Etimologi adalah cabang ilmu linguistik yang mempelajari asal-usul suatu kata, atau bisa juga dimaknai sebagai studi tentang sejarah suatu kata.
Umumnya dilakukan dengan menganalisis kesepadanan fonologis, gramatikal, dan leksikal dari bahasa yang kerabat atau dari periode historis dari satu bahasa, yang mana hal ini dikenal sebagai metode Linguistik Komparatif.
Dengan metode Linguistik Komparatif akar suatu kata dapat ditelusuri. Tak jarang hasilnya menunjukkan fakta bahwa suatu kata ternyata berasal dari gabungan dua kosakata. Ini diperlihatkan etimologi kata “bahtera”, yang selama ini agak khusus digunakan untuk menyebut bahtera Nuh.
Tweet
Dalam Kamus Besar Bahasa Indonesia (KBBI), kata bahtera bermakna: perahu; kapal. Dalam berbagai literatur dunia, kata ‘bahtera’ atau ‘ark’ (dalam bahasa Inggris), bisa dikatakan “secara khusus” digunakan untuk menyebut bahtera Nabi Nuh.

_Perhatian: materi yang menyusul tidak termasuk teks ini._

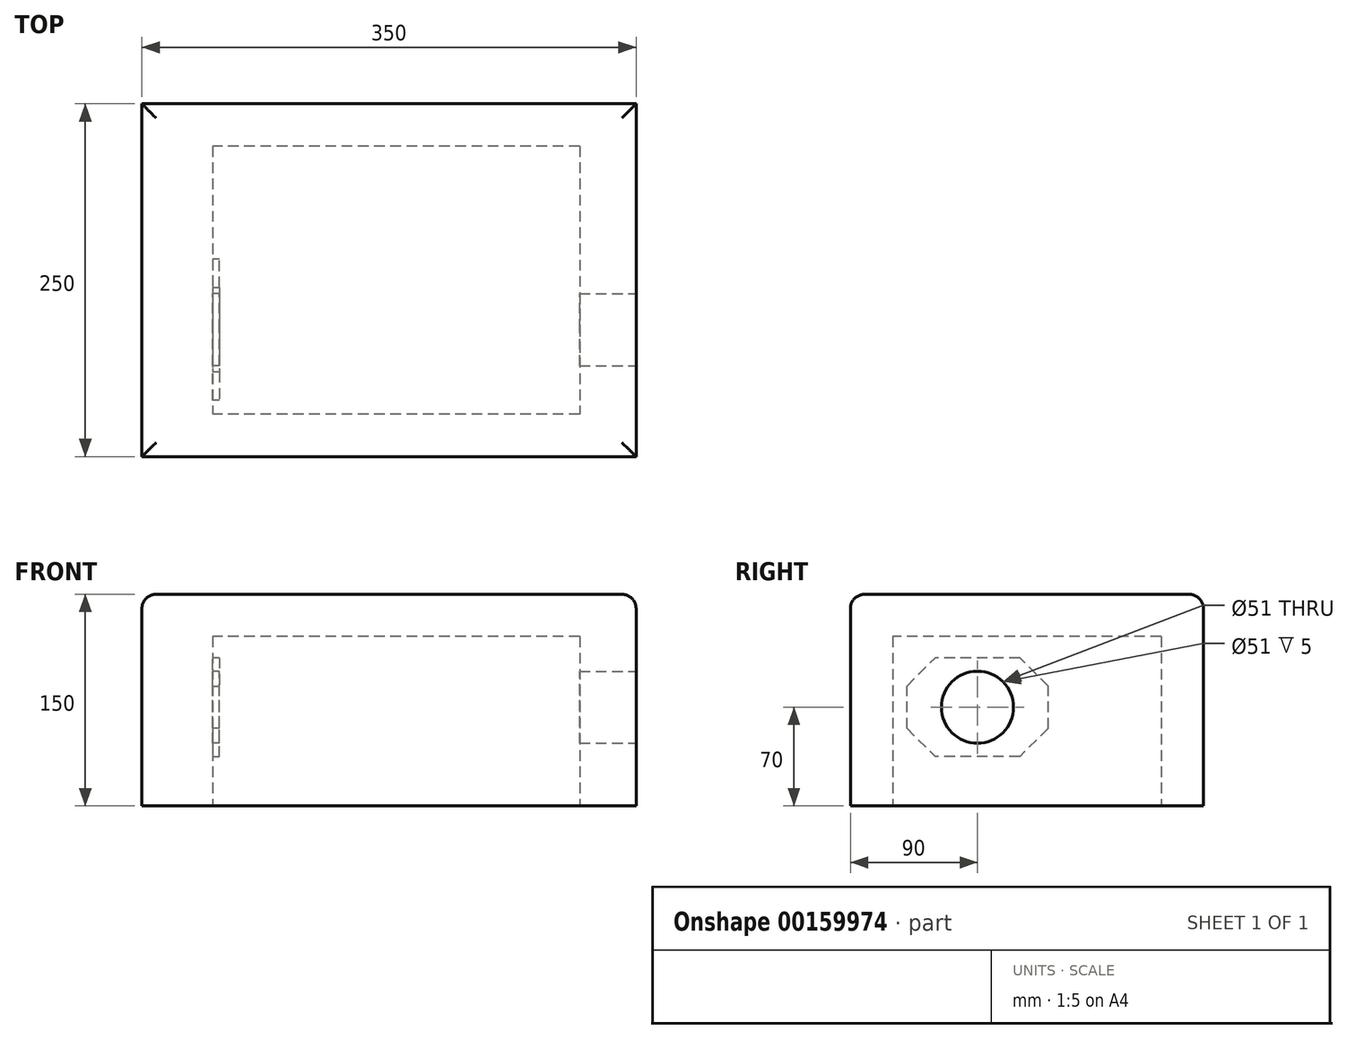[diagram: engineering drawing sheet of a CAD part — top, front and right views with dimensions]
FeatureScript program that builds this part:
annotation { "Feature Type Name" : "Feature", "Feature Type Description" : "" }
export const myFeature = defineFeature(function(context is Context, id is Id, definition is map)
    precondition{}
    {
        {
            assignVariable(context, id + "F0", {"name" : "t", "anyValue" : 150 * mm});
        }
        {
            var Q0;
            Q0=qCreatedBy(makeId("Top.planeOp"),FACE);
            var sketch = newSketch(context, id + "F1", { "sketchPlane" : qUnion([Q0])});
            skLineSegment(sketch, "E0.bottom", {"start": v(175, -125) * mm, "end": v(-175, -125) * mm});
            skLineSegment(sketch, "E0.top", {"start": v(175, 125) * mm, "end": v(-175, 125) * mm});
            skLineSegment(sketch, "E0.left", {"start": v(175, -125) * mm, "end": v(175, 125) * mm});
            skLineSegment(sketch, "E0.right", {"start": v(-175, -125) * mm, "end": v(-175, 125) * mm});
            skPoint(sketch, "E0.middle", {"position": v(0, 0) * mm});
            skLineSegment(sketch, "E1.0", {"start": v(173, 123) * mm, "end": v(-125, 123) * mm});
            skLineSegment(sketch, "E1.1", {"start": v(173, -125) * mm, "end": v(173, 123) * mm});
            skSolve(sketch);
        }
        {
            var Q0;
            Q0 = qSketchRegion(id + "F1", true);
            extrude(context, id + "F2", {"entities" : qUnion([Q0]), "oppositeDirection" : true, "depth" : getVariable(context, 't')});
        }
        {
            var Q0;
            Q0=makeQuery(id+"F2.opExtrude","CAP_FACE",FACE,{"disambiguationData":[OSD([sQuery(id+"F1.wireOp",EDGE,"E0.bottom"),sQuery(id+"F1.wireOp",EDGE,"E0.top"),sQuery(id+"F1.wireOp",EDGE,"E0.left"),sQuery(id+"F1.wireOp",EDGE,"E0.right")])],"isStart":false});
            var sketch = newSketch(context, id + "F3", { "sketchPlane" : qUnion([Q0])});
            skLineSegment(sketch, "E2.bottom", {"start": v(135, -95) * mm, "end": v(-125, -95) * mm});
            skLineSegment(sketch, "E2.top", {"start": v(135, 95) * mm, "end": v(-125, 95) * mm});
            skLineSegment(sketch, "E2.left", {"start": v(135, -95) * mm, "end": v(135, 95) * mm});
            skLineSegment(sketch, "E2.right", {"start": v(-125, -95) * mm, "end": v(-125, 95) * mm});
            skPoint(sketch, "E2.middle", {"position": v(5, 0) * mm});
            skSolve(sketch);
        }
        {
            var Q0;
            Q0 = qSketchRegion(id + "F3", true);
            extrude(context, id + "F4", {"entities" : qUnion([Q0]), "operationType" : NewBodyOperationType.REMOVE, "oppositeDirection" : true, "depth" : getVariable(context, 't') - 30 * mm});
        }
        {
            var Q0;
            Q0=makeQuery(id+"F2.opExtrude","SWEPT_FACE",FACE,{"disambiguationData":[OSD([sQuery(id+"F1.wireOp",EDGE,"E0.left")])]});
            var sketch = newSketch(context, id + "F5", { "sketchPlane" : qUnion([Q0])});
            skCircle(sketch, "E3", {"center": v(-35, -80) * mm, "radius": 25.5 * mm});
            skLineSegment(sketch, "E4", {"start": v(-35, -80) * mm, "end": v(0, 0) * mm, "construction": true});
            skSolve(sketch);
        }
        {
            var Q0;
            Q0 = qSketchRegion(id + "F5", true);
            var Q1;
            Q1=makeQuery(id+"F4.boolean.opBoolean","COPY",FACE,{"derivedFrom":makeQuery(id+"F4.opExtrude","SWEPT_FACE",FACE,{"disambiguationData":[OSD([sQuery(id+"F3.wireOp",EDGE,"E2.right")])]})});
            extrude(context, id + "F6", {"entities" : qUnion([Q0]), "operationType" : NewBodyOperationType.REMOVE, "endBound" : BoundingType.UP_TO_SURFACE, "oppositeDirection" : true, "endBoundEntityFace" : qUnion([Q1]), "depth" : 25 * mm});
        }
        {
            var Q0;
            Q0=makeQuery(id+"F2.opExtrude","CAP_EDGE",EDGE,{"disambiguationData":[OSD([sQuery(id+"F1.wireOp",EDGE,"E0.bottom")])],"isStart":true});
            var Q1;
            Q1=makeQuery(id+"F2.opExtrude","CAP_EDGE",EDGE,{"disambiguationData":[OSD([sQuery(id+"F1.wireOp",EDGE,"E0.right")])],"isStart":true});
            var Q2;
            Q2=makeQuery(id+"F2.opExtrude","CAP_EDGE",EDGE,{"disambiguationData":[OSD([sQuery(id+"F1.wireOp",EDGE,"E0.top")])],"isStart":true});
            var Q3;
            Q3=makeQuery(id+"F2.opExtrude","CAP_EDGE",EDGE,{"disambiguationData":[OSD([sQuery(id+"F1.wireOp",EDGE,"E0.left")])],"isStart":true});
            fillet(context, id + "F7", {"entities" : qUnion([Q0, Q1, Q2, Q3]), "radius" : 10 * mm, "tangentPropagation" : true, "allowEdgeOverflow" : false});
        }
        {
            var Q0;
            Q0=makeQuery(id+"F4.boolean.opBoolean","COPY",FACE,{"derivedFrom":makeQuery(id+"F4.opExtrude","SWEPT_FACE",FACE,{"disambiguationData":[OSD([sQuery(id+"F3.wireOp",EDGE,"E2.right")])]})});
            var sketch = newSketch(context, id + "F8", { "sketchPlane" : qUnion([Q0])});
            skCircle(sketch, "E5.0", {"center": v(-35, -80) * mm, "radius": 25.5 * mm});
            skLineSegment(sketch, "E6.bottom", {"start": v(15, -115) * mm, "end": v(-85, -115) * mm});
            skLineSegment(sketch, "E6.top", {"start": v(15, -45) * mm, "end": v(-85, -45) * mm});
            skLineSegment(sketch, "E6.left", {"start": v(15, -115) * mm, "end": v(15, -45) * mm});
            skLineSegment(sketch, "E6.right", {"start": v(-85, -115) * mm, "end": v(-85, -45) * mm});
            skSolve(sketch);
        }
        {
            var Q0;
            Q0 = qSketchRegion(id + "F8", true);
            extrude(context, id + "F9", {"entities" : qUnion([Q0]), "operationType" : NewBodyOperationType.ADD, "depth" : 5 * mm});
        }
        {
            var Q0;
            Q0=makeQuery(id+"F9.opExtrude","SWEPT_EDGE",EDGE,{"disambiguationData":[OSD([sQuery(id+"F8.wireOp",EDGE,"E6.bottom"),sQuery(id+"F8.wireOp",EDGE,"E6.right")])]});
            var Q1;
            Q1=makeQuery(id+"F9.opExtrude","SWEPT_EDGE",EDGE,{"disambiguationData":[OSD([sQuery(id+"F8.wireOp",EDGE,"E6.top"),sQuery(id+"F8.wireOp",EDGE,"E6.right")])]});
            var Q2;
            Q2=makeQuery(id+"F9.opExtrude","SWEPT_EDGE",EDGE,{"disambiguationData":[OSD([sQuery(id+"F8.wireOp",EDGE,"E6.bottom"),sQuery(id+"F8.wireOp",EDGE,"E6.left")])]});
            var Q3;
            Q3=makeQuery(id+"F9.opExtrude","SWEPT_EDGE",EDGE,{"disambiguationData":[OSD([sQuery(id+"F8.wireOp",EDGE,"E6.top"),sQuery(id+"F8.wireOp",EDGE,"E6.left")])]});
            chamfer(context, id + "F10", {"entities" : qUnion([Q0, Q1, Q2, Q3]), "width" : 20 * mm, "tangentPropagation" : true});
        }
    });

Karena kata ‘bahtera’ dapat diduga merupakan kosakata dari bahasa bangsa maritim, maka salah satu hal penting untuk menjadi pertimbangan adalah pengamatan bahwa leksikon atau kosakata tersebut mestilah memiliki ciri khas bahasa bangsa maritime atau bangsa pelaut.

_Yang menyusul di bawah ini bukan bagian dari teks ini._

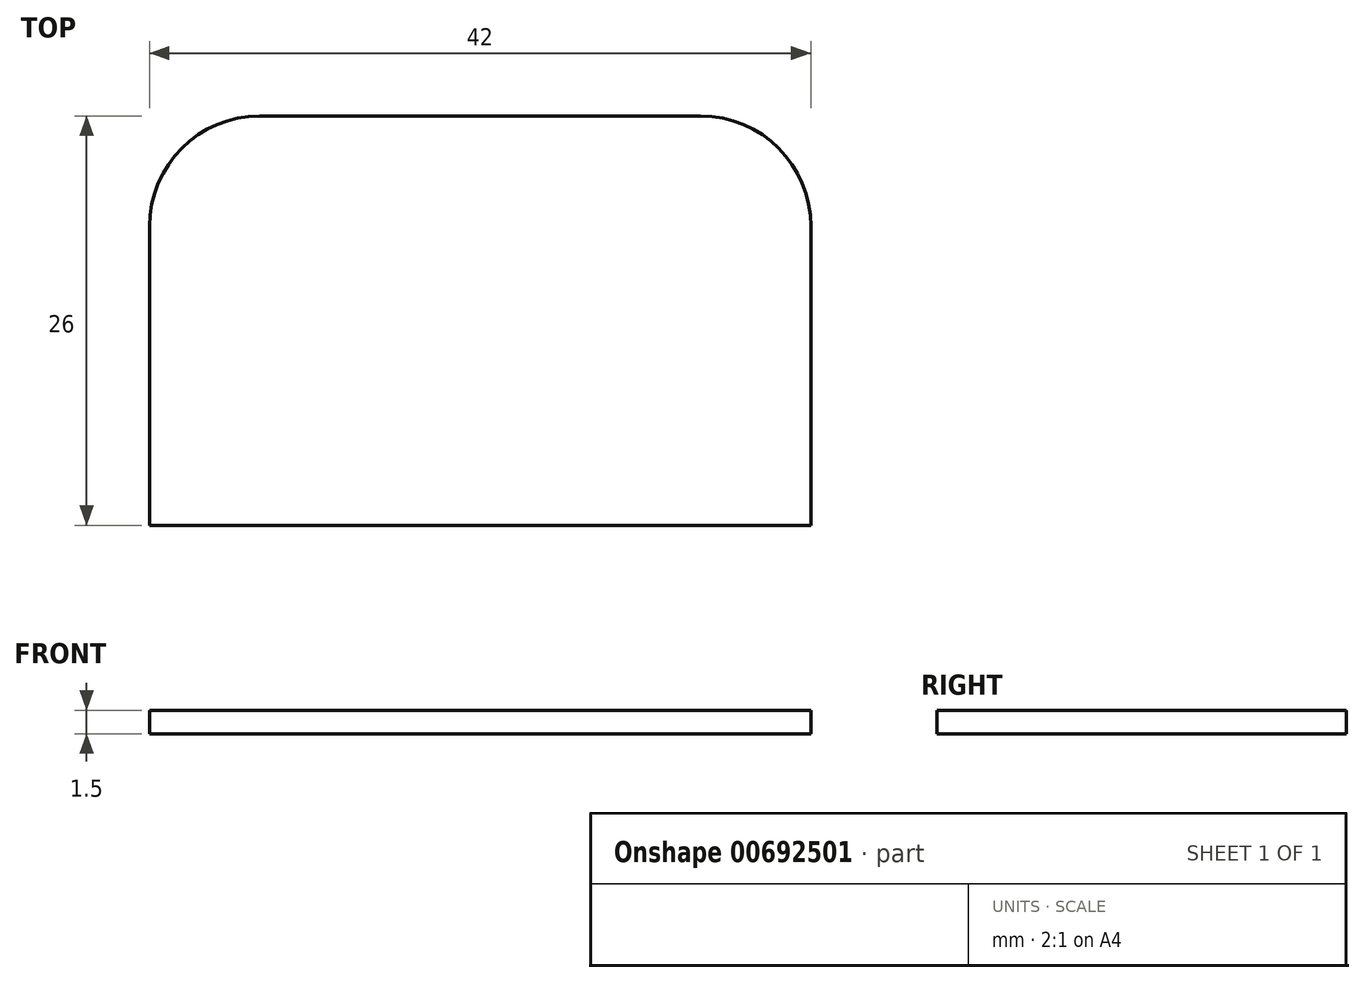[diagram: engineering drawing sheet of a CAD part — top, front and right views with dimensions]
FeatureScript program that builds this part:
annotation { "Feature Type Name" : "Feature", "Feature Type Description" : "" }
export const myFeature = defineFeature(function(context is Context, id is Id, definition is map)
    precondition{}
    {
        {
            var Q0;
            Q0=qCreatedBy(makeId("Top.planeOp"),FACE);
            var sketch = newSketch(context, id + "F0", { "sketchPlane" : qUnion([Q0])});
            skLineSegment(sketch, "E0.bottom", {"start": v(0, 0) * mm, "end": v(42, 0) * mm});
            skLineSegment(sketch, "E0.top", {"start": v(7, 26) * mm, "end": v(35, 26) * mm});
            skLineSegment(sketch, "E0.left", {"start": v(0, 0) * mm, "end": v(0, 19) * mm});
            skLineSegment(sketch, "E0.right", {"start": v(42, 0) * mm, "end": v(42, 19) * mm});
            skPoint(sketch, "E1.visualSharp", {"position": v(42, 26) * mm});
            skArc(sketch, "E1.filletArc", {"start": v(42, 19) * mm, "mid": v(39.95, 23.95) * mm, "end": v(35, 26) * mm});
            skPoint(sketch, "E2.visualSharp", {"position": v(0, 26) * mm});
            skArc(sketch, "E2.filletArc", {"start": v(7, 26) * mm, "mid": v(2.05, 23.95) * mm, "end": v(0, 19) * mm});
            skSolve(sketch);
        }
        {
            var Q0;
            Q0 = qSketchRegion(id + "F0", true);
            extrude(context, id + "F1", {"entities" : qUnion([Q0]), "depth" : 1.5 * mm, "offsetDistance" : 25 * mm});
        }
    });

Lalu, seperti apa ciri khas kosakata bahasa bangsa Maritim?
Ciri khas kosakata bahasa bangsa maritim adalah senantiasa menunjukkan suku kata yang berakhiran vokal. Hal ini sebagaimana yang diungkap John Inglis, seorang misionaris asal Skotlandia yang melakukan perjalanan ke Vanuatu antara tahun 1850-1877, bahwa ciri bahasa melayu adalah setiap suku kata berakhir dengan vokal.
Dengan pertimbangan bahwa kata ‘bahtera’ berasal dari bahasa bangsa maritim, maka bentuk rekonstruksi kata bahtera mestinya menjadi: bahatera.
Dari bentuk ‘bahatera’, dua suku kata di depan, yaitu ba-ha, dapat diidentifikasi berasal dari kata ‘waka’, yang dalam bahasa Bugis kuno berarti ‘kapal’.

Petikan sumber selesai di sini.